The Atlanta Journal-Constitution
Postal Service’s toughest deliveries
U.S. Postal Service’s mission to deliver 500 million coronavirus test kits has cast the agency in an unprecedented role in the nation’s pandemic response.
For the Postal Service, the challenge comes as COVID-19 infections have peaked within its ranks and its network is under immense strain.
Online orders have already started rolling for the free rapid tests, and the agency has hired thousands of seasonal workers and converted more than 40 facilities into ad hoc fulfillment centers.
It’s expected to be the largest disaster-relief mobilization in the postal service’s 247-year history.
The stakes for the country — and the Postal Service — could hardly be higher. Americans are still struggling to access at-home coronavirus tests as the omicron variant is driving caseloads near record highs in parts of the country.
A good outcome could help the Postal Service win funding for a much-needed fleet of delivery trucks and restructure its massive debt burden.
Success, though, is far from assured, postal officials privately concede.
The program requires the agency to take on entirely new duties and a fresh public face in the fight against the coronavirus. Testkit processing snags, IT failures or delivery issues could set the agency’s reputation back decades.
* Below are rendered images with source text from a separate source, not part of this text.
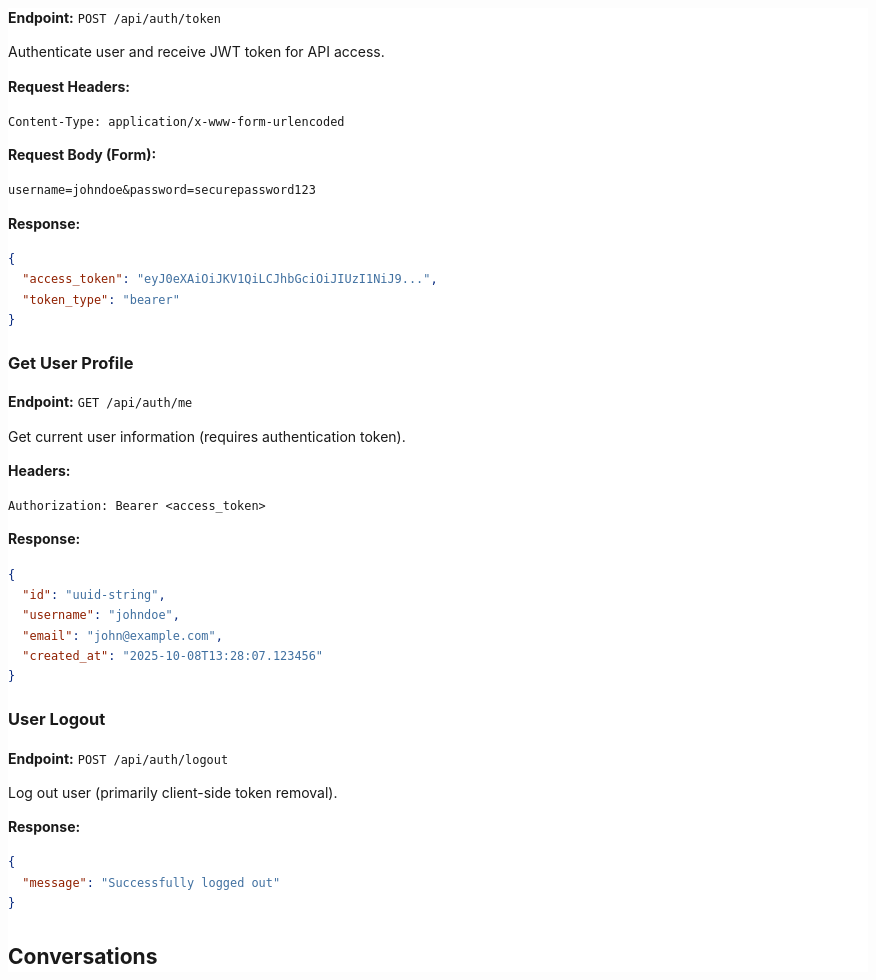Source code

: **Endpoint:** `POST /api/auth/token`

Authenticate user and receive JWT token for API access.

**Request Headers:**
```
Content-Type: application/x-www-form-urlencoded
```

**Request Body (Form):**
```
username=johndoe&password=securepassword123
```

**Response:**
```json
{
  "access_token": "eyJ0eXAiOiJKV1QiLCJhbGciOiJIUzI1NiJ9...",
  "token_type": "bearer"
}
```

### Get User Profile

**Endpoint:** `GET /api/auth/me`

Get current user information (requires authentication token).

**Headers:**
```
Authorization: Bearer <access_token>
```

**Response:**
```json
{
  "id": "uuid-string",
  "username": "johndoe",
  "email": "john@example.com",
  "created_at": "2025-10-08T13:28:07.123456"
}
```

### User Logout

**Endpoint:** `POST /api/auth/logout`

Log out user (primarily client-side token removal).

**Response:**
```json
{
  "message": "Successfully logged out"
}
```

## Conversations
And rising workforce quarantines and isolations have already affected mail service. On-time delivery rates for firstclass mail fell to 84.5% the week of Jan. 14, the agency’s worst score since the pandemic began and well below its 95% target.
On a recent Friday, 19,742 postal workers were in quarantine after a positive test or exposure to the virus. It is the largest contingent to miss work since the pandemic began, according to the American Postal Workers Union.
What’s more, health officials at postal installations are so overwhelmed by employee reports of new cases they’re unable to track and trace close contacts of newly infected individuals
— or authorize those who have recovered to return to work. The issues are compounded, local union officials say, by other workers refusing to call in sick out of a fear of discipline.
Although the agency is set up to move billions of pieces of mail — letters, advertisements, ballots, parcels, even cremated remains — it has never managed its own offthe-shelf inventory or developed this kind of consumer-fulfillment operation.
“Even if you know how to do it, it’s never been done before. A lot can go wrong,” said one senior postal official. “But if we can pull it off, wow.”